* Challenge: From the passage on the childbirth offering, copy out the stretch from "What is her" through "the puzzle remains.".

* Page:
The Talmud relates the following exchange (b. Nidah 31b):

שאלו תלמידיו את רבי שמעון בן יוחי: מפני מה אמרה תורה יולדת מביאה קרבן?
R. Shimon ben Yochai’s student asked him: “Why does the Torah ordain that a woman following childbirth (parturient) should bring an offering?”
אמר להן: בשעה שכורעת לילד קופצת ונשבעת שלא תזקק לבעלה, לפיכך אמרה תורה תביא קרבן.
[R. Shimon] responded: “At the time when she squats to give birth she swears impetuously that she will not have intercourse (again) with her husband. Therefore, the Torah tells her to bring an offering.”

The students here are referring to the instruction in Leviticus 12:6 regarding the parturient:

ויקרא יב:ו וּבִמְלֹ֣את׀ יְמֵ֣י טָהֳרָ֗הּ לְבֵן֘ א֣וֹ לְבַת֒ תָּבִ֞יא כֶּ֤בֶשׂ בֶּן שְׁנָתוֹ֙ לְעֹלָ֔ה וּבֶן יוֹנָ֥ה אוֹ תֹ֖ר לְחַטָּ֑את אֶל פֶּ֥תַח אֹֽהֶל מוֹעֵ֖ד אֶל הַכֹּהֵֽן: יב:ז וְהִקְרִיב֞וֹ לִפְנֵ֤י יְ-הֹוָה֙ וְכִפֶּ֣ר עָלֶ֔יהָ וְטָהֲרָ֖ה מִמְּקֹ֣ר דָּמֶ֑יהָ…
Lev 12:6 On the completion of her period of purification, for either son or daughter, she shall bring to the priest, at the entrance of the Tent of Meeting, a lamb in its first year for a burnt offering, and a pigeon or a turtledove for a sin offering.12:7 He shall offer it before YHWH and make expiation on her behalf; she shall then be clean from her flow of blood…

What is her transgression? Though the sage’s answer about why she is bringing a sin offering for expiation was probably tongue in cheek, R. Joseph’s subsequent refutation shows that he had little patience for R. Simeon’s humor.[1] So the puzzle remains.

Purification Offering: Milgrom’s Theory

In modern biblical scholarship, Jacob Milgrom (ז”ל) took this case as further evidence for his view that the term חטאת should be rendered “purification offering” rather than as a “sin offering.”[2] I have argued, however, based on the term’s etymology, that we must leave the traditional translation as is.[3] But then we are left again with the problem, what was the sin?

[Stored data entries]
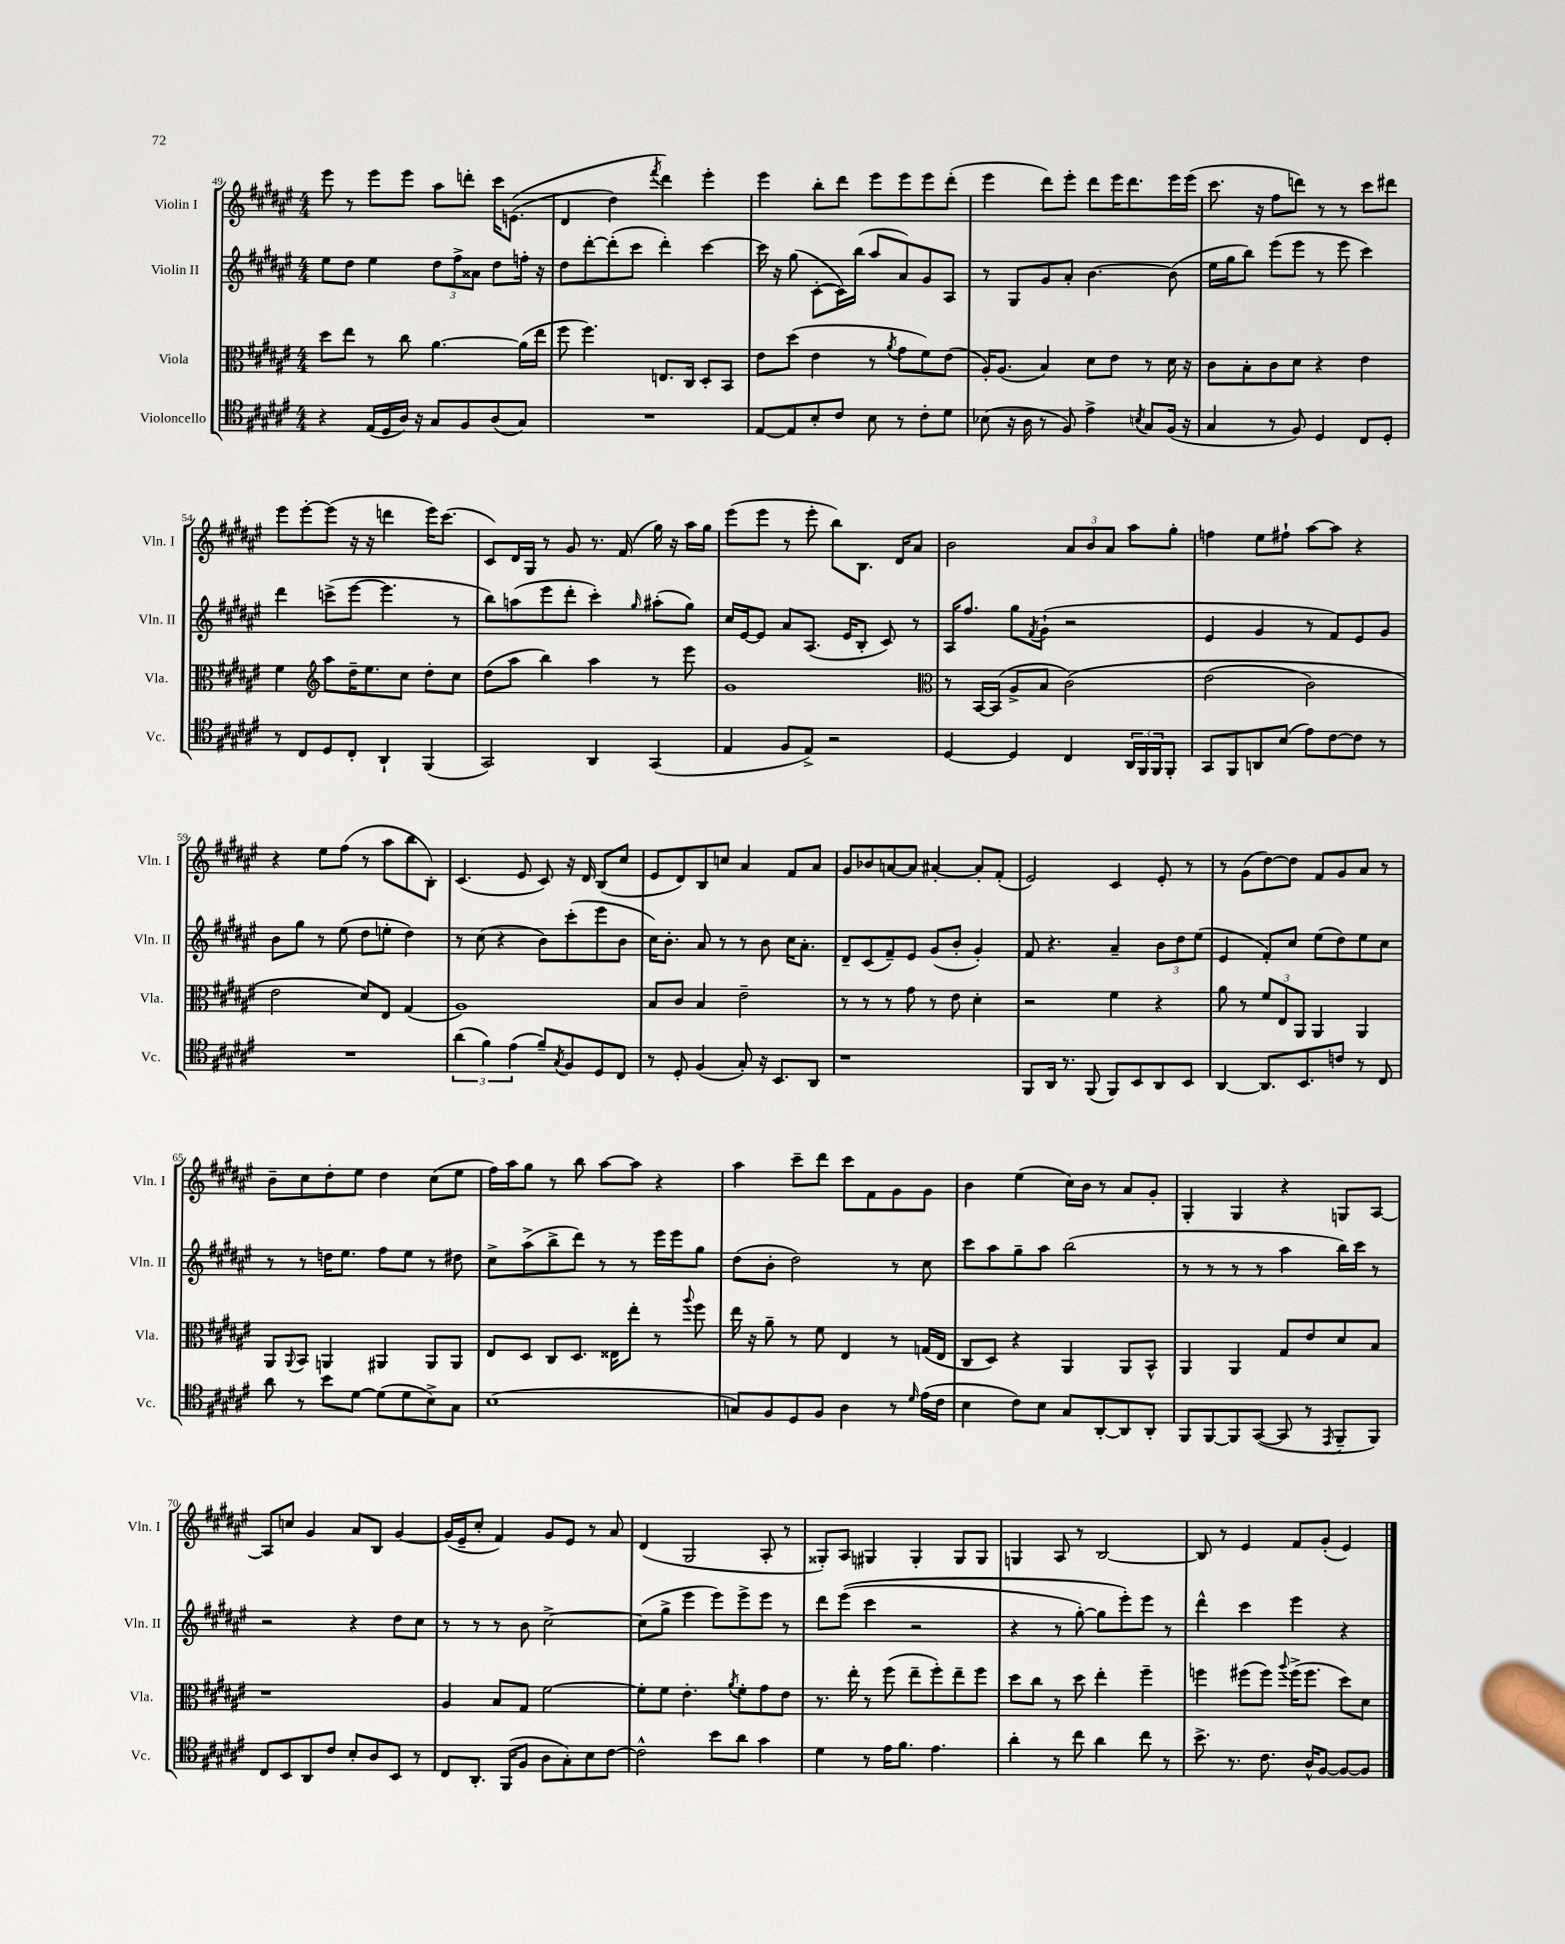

**kern	**kern	**kern	**kern
*staff4	*staff3	*staff2	*staff1
*clefC4	*clefC3	*clefG2	*clefG2
*k[f#c#g#d#a#e#]	*k[f#c#g#d#a#e#]	*k[f#c#g#d#a#e#]	*k[f#c#g#d#a#e#]
*M4/4	*M4/4	*M4/4	*M4/4
4r	8dd#\L	8ee#\L	8eee#\
.	8ee#\J	8dd#\J	8r
(16E#/LL	8r	4ee#\	8eee#\L
16D#/	.	.	.
16A#/JJ)	8cc#\	.	8eee#\J
16r	.	.	.
8G#/L	[4.a#\	12dd#\L	8aa#\L
.	.	12ff#^\	.
8F#/	.	.	8ddd'\J
.	.	12a##\J	.
(8A#/	.	8dd#\L	16ccc#\LK
.	.	.	&((8.e\J
8G#/J)	(16a#\]LL	16ff'\Jk	.
.	16ee#\JJ	16r	.
=	=	=	=
1r	8ff#\	8dd#\L	4d#/
.	4.ff#\)	[8ddd#'\	.
.	.	(8ddd#'\]	4dd#\)
.	.	8ccc#\J	.
.	.	.	8qfff#/
.	8.E/L	4ddd#'\)	4ddd#\&)
.	16C#/Jk	.	.
.	8D#'/L	[4ccc#\	4eee#'\
.	8BB/J	.	.
=	=	=	=
[8E#/L	8e#\L	16ccc#\]	4eee#\
.	.	16r	.
8E#/]	(8dd#\J	(8gg#\	.
8B'/	4e#\	[8c#'\L	8bb'\L
8c#/J	.	16c#\]L)	8ddd#\J
.	.	(16bb\JJ	.
8B\	8r	8aa#/L	8eee#\L
.	8qa#/	.	.
8r	8g#\L	8a#/)	8eee#\
8c#'\L	8f#\)	8g#/	8eee#\
8d#\J	(8e#\J	8A#/J	(8ddd#'\J
=	=	=	=
(8B-\	16A#'/LK)	8r	4eee#\
.	(8.A#/J	.	.
16r	.	8G#/L	.
16A#\	.	.	.
8r	4B/)	8g#/	8ddd#\L)
8F#/)	.	8a#'/J	8eee#'\J
4e#^\	8d#\L	[4.b\	8ddd#\L
.	8e#\J	.	16eee#\K
.	.	.	8.ddd#\
8qB/	.	.	.
8G#/L	8r	.	.
(16F#/Jk	16d#\	(8b\]	16eee#\L
16r	16r	.	(16eee#\JJ
=	=	=	=
4G#/	8c#\L	16ee#\LL	8.ccc#\
.	.	16gg#\J	.
.	8B'\	8bb\J)	.
.	.	.	16r
8r	8c#\	(8eee#\L	8ff#\L
8F#/)	8d#\J	8eee#\J	8ddd\J)
4D#/	4r	8r	8r
.	.	8eee#\	8r
8C#/L	4e#\	4ccc#\)	8ccc#\L
8D#'/J	.	.	8ddd#\J
=	=	=	=
8r	4f#\	4ddd#\	8eee#\L
8C#/L	.	.	[8eee#'\
*	*clefG2	*	*
8D#/	8aa#\L	(8ccc^\L	(8eee#\]J
8C#'/J	16dd#~\K	[8eee#\J	16r
.	8.ee#\	.	16r
4AA#`/	.	4.eee#\]	4ddd\
.	8cc#\J	.	.
(4FF#/	8dd#'\L	.	16eee#\LK)
.	.	.	(8.ccc#\J
.	8cc#\J	8r	.
=	=	=	=
2GG#/)	(8dd#\L	8bb\L)	8c#/L)
.	8aa#\J	(8aa\	16d#/L
.	.	.	16G#/JJ
.	4bb\)	8eee#\	8r
.	.	8ddd#'\J	8g#/
4AA#/	4aa#\	4ccc#'\)	8.r
.	.	.	(16f#/
.	.	16qqgg#/	.
(4GG#/	8r	(8aa#'\L	16gg#\)
.	.	.	16r
.	8eee#\	8gg#\J)	16aa#\LL
.	.	.	16gg#\JJ
=	=	=	=
4E#/	1g#	16cc#/LL	(8eee#\L
.	.	[16e#/J	.
.	.	8e#/]J	8eee#\J
8F#/L	.	8a#/L	8r
8E#^/J)	.	(8.A#/J	8eee#'\
2r	.	.	8bb\L)
.	.	16e#/LK	.
.	.	8B'/J	8.B\J
.	.	8c#/)	.
.	.	.	16d#/LK
.	.	8r	8a#/J
=	=	=	=
*	*clefC3	*	*
[4D#/	8r	16A#/LK	2b\
.	.	8.ff#/J	.
.	[16BB/LL	.	.
.	(16BB/]JJ	.	.
4D#/]	8A#^/L	8gg#\L	.
.	.	8qf#/	.
.	8B/J	(8g#`\J	.
4C#/	&(2c#\)	2r	12a#/L
.	.	.	12b/
.	.	.	12a#/J
24AA#/LL	.	.	8aa#\L
24FF#/	.	.	.
24FF#/J	.	.	.
8FF#'/J	.	.	8gg#'\J
=	=	=	=
8GG#/L	(2e#\	4e#/	4ff\
8FF#/	.	.	.
8AA/	.	4g#/	8ee#\L
(8B/J	.	.	8ff#`\J
8e#\L)	2c#\)	8r	[8aa#\L
[8c#\	.	8f#/L)	8aa#\]J
8c#\]J	.	8e#/	4r
8r	.	8g#/J	.
=	=	=	=
1r	2e#\	8b\L	4r
.	.	8gg#\J	.
.	.	8r	8ee#\L
.	.	(8ee#\	(8ff#\J
.	8d#/L&)	8dd#\L	8r
.	8E#/J	8ee'\J	8aa#\L
.	(4G#/	4dd#\)	8bb\
.	.	.	8B'\J)
=	=	=	=
(6a#\	1A#)	8r	(4.c#/
.	.	(8cc#\	.
6f#\)	.	.	.
.	.	4r	.
(6e#\	.	.	.
.	.	.	8e#/
8f#~/L)	.	8b\L)	8c#/)
8qG#/	.	.	.
8F#/	.	(8ccc#'\	16r
.	.	.	16d#/
8D#/	.	8eee#\	(8B/L
8C#/J	.	8b\J	8cc#/J
=	=	=	=
8r	8B/L	16cc#\LK)	8e#/L
.	.	8.b'\J	.
8D#'/	8c#/J	.	8d#/)
(4F#/	4B/	8a#/	8B/
.	.	8r	8cc/J
8G#'/)	2e#~\	8r	4a#/
16r	.	8b\	.
8.BB/L	.	.	.
.	.	16cc#\LK	8f#/L
.	.	8.a#'\J	.
8AA#/J	.	.	8a#/J
=	=	=	=
1r	8r	8d#~/L	8g#/L
.	8r	(8c#/	8b-/
.	8r	8f#~/)	[8a/
.	8g#\	8e#/J	8a/]J
.	8r	(8g#/L	[4a#'/
.	8e#\	8b'/J	.
.	4d#'\	4g#'/)	8a#'/]L
.	.	.	(8f#'/J
=	=	=	=
8FF#/L	2r	8f#/	2e#/)
16AA#/Jk	.	4.r	.
8.r	.	.	.
(8FF#/	.	.	.
8FF#/L)	4f#\	4a#~/	4c#/
8BB/	.	.	.
8AA#/	4r	12b\L	8e#'/
.	.	12dd#\	.
8BB/J	.	.	8r
.	.	(12ee#\J	.
=	=	=	=
[4AA#/	8a#\	4e#/	8r
.	8r	.	(8g#\L
8.AA#/]L	12f#/L	8f#'/L)	[8dd#\)
.	12E#/	.	.
.	.	8cc#/J	8dd#\]J
.	12AA#/J	.	.
8.BB/	.	.	.
.	4AA#/	(8ee#\L	8f#/L
8c/J	.	8dd#\)	8g#/
8r	4AA#/	8ee#\	8a#/J
8C#/	.	8cc#\J	8r
=	=	=	=
8a#\	8AA#/L	8r	8b~\L
.	8qqAA#/	.	.
8r	8BB/J	8r	8cc#\
8b\L	4AA/	16dd\LK	8dd#'\
.	.	8.ee#\J	.
[8d#\J	.	.	8ee#\J
(8d#\]L	4AA#/	8ff#\L	4dd#\
8d#\	.	8ee#\J	.
8B^\)	8AA#/L	8r	(8cc#\L
8G#\J	8AA#/J	8dd#\	8ee#\J
=	=	=	=
(1B	8E#/L	8cc#^\L	16ff#\LL)
.	.	.	16aa#\J
.	8D#/J	(8aa#^\	8gg#\J
.	8C#/L	8bb^\	8r
.	8.D#/J	8ddd#\J)	8bb\
.	.	8r	[8aa#\L
.	16E##\LK	.	.
.	8ee#'\J	8r	8aa#\]J
.	8r	16eee#\LL	4r
.	.	16eee#\J	.
.	8qqaa#/	.	.
.	8ff#\	8gg#\J	.
=	=	=	=
8G/L)	16ee#\	(8dd#\L	4aa#\
.	16r	.	.
8F#/	8a#~\	8b'\J	.
8D#/	8r	2dd#\)	8ccc#~\L
8F#/J	8f#\	.	8ddd#\J
4A#\	4E#/	.	8ccc#\L
.	.	.	8f#\
8r	8r	8r	8g#\
16qqd#/	.	.	.
(16e#\LL	(16G/LL	8cc#\	8g#\J
16c#\JJ	16E#/JJ	.	.
=	=	=	=
4B\	8C#/L	8ccc#\L	4b\
.	8D#/J)	8aa#\	.
8c#\L)	4r	8gg#~\	(4ee#\
8B\J	.	8aa#\J	.
8G#/L	4AA#/	(2bb\	16cc#\LL)
.	.	.	16b\JJ
[8AA#'/	.	.	8r
8AA#/]	8AA#/L	.	8a#/L
8AA#'/J	8BB^^/J	.	8g#'/J
=	=	=	=
8FF#/L	4AA#/	8r	4G#'/
[8FF#/	.	8r	.
8FF#/]	4AA#/	8r	4G#/
([8GG#/J	.	8r	.
8GG#/]	8G#/L	4aa#\	4r
8r	8e#/	.	.
8qEE#/	.	.	.
8FF#~/L	8d#/	16bb\LL)	8G/L
.	.	16ccc#\JJ	.
8FF#/J)	8B/J	8r	[8A#/J
=	=	=	=
8C#/L	1r	2r	8A#/]L
8BB/	.	.	8cc/J
8AA#/	.	.	4g#/
8c#/J	.	.	.
8B'/L	.	4r	8a#/L
8A#/	.	.	8B/J
8BB/J	.	8dd#\L	[4g#/
8r	.	8cc#\J	.
=	=	=	=
8C#/L	4A#/	8r	(16g#/]LL
.	.	.	16e#~/J
8.AA#'/J	.	8r	8cc#'/J
.	8B/L	8r	4f#/)
(16FF#/LK	.	.	.
8F#/J	8G#/J	8b\	.
8A#\L	[2f#\	[2cc#^\	8g#/L
8G#'\)	.	.	8e#/J
8B\	.	.	8r
[8c#\J	.	.	8a#/
=	=	=	=
2c#^^\]	8f#'\]L	(8cc#\]L	(4d#/
.	8f#\J	8gg#^\J	.
.	4.e#'\	4eee#\	2G#/
8b\L	.	8eee#\L)	.
.	8qa#/	.	.
8a#\J	8f#'\L	8eee#^\	.
4g#\	8g#\	8eee#\J	8A#'/
.	8e#\J	8r	8r
=	=	=	=
4d#\	8.r	8ddd#\L	8G##'/L)
.	.	&((8eee#\J	8A#/J
.	16ee#'\	.	.
8r	8r	4ccc#\	4G#/
16e#\LK	(8ff#\	.	.
8.f#\J	.	.	.
.	8ee#~\L	2r	4G#'/
4.e#\	8ff#'\)	.	.
.	8ee#~\	.	8G#/L
.	8ff#\J	.	8G#/J
=	=	=	=
4a#'\	8dd#\L	4r	4G/
.	8cc#\J	.	.
8r	8r	8r	8A#/
8cc#\	8dd#\	[8gg#'\)	8r
4a#\	4ee#'\	8gg#\]L	[2B/
.	.	8eee#'\&)	.
8cc#\	4ff#~\	8eee#\J	.
8r	.	8r	.
=	=	=	=
8.b^\	4ff\	4ddd#^^\	8B/]
.	.	.	8r
8.r	.	.	.
.	(8ff#\L	4ccc#\	4e#/
8.c#\	8ff#\J)	.	.
.	8qqaa#/	.	.
.	(16ff#^\LK	4eee#\	8f#/L
16A#^^/LK	8.ff#\J	.	.
[8F#/J	.	.	(8g#'/J
8F#/_L	8dd#\L)	4r	4e#/)
8F#/]J	8d#\J	.	.
==	==	==	==
*-	*-	*-	*-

* Complete output:
What is her transgression? Though the sage’s answer about why she is bringing a sin offering for expiation was probably tongue in cheek, R. Joseph’s subsequent refutation shows that he had little patience for R. Simeon’s humor.[1] So the puzzle remains.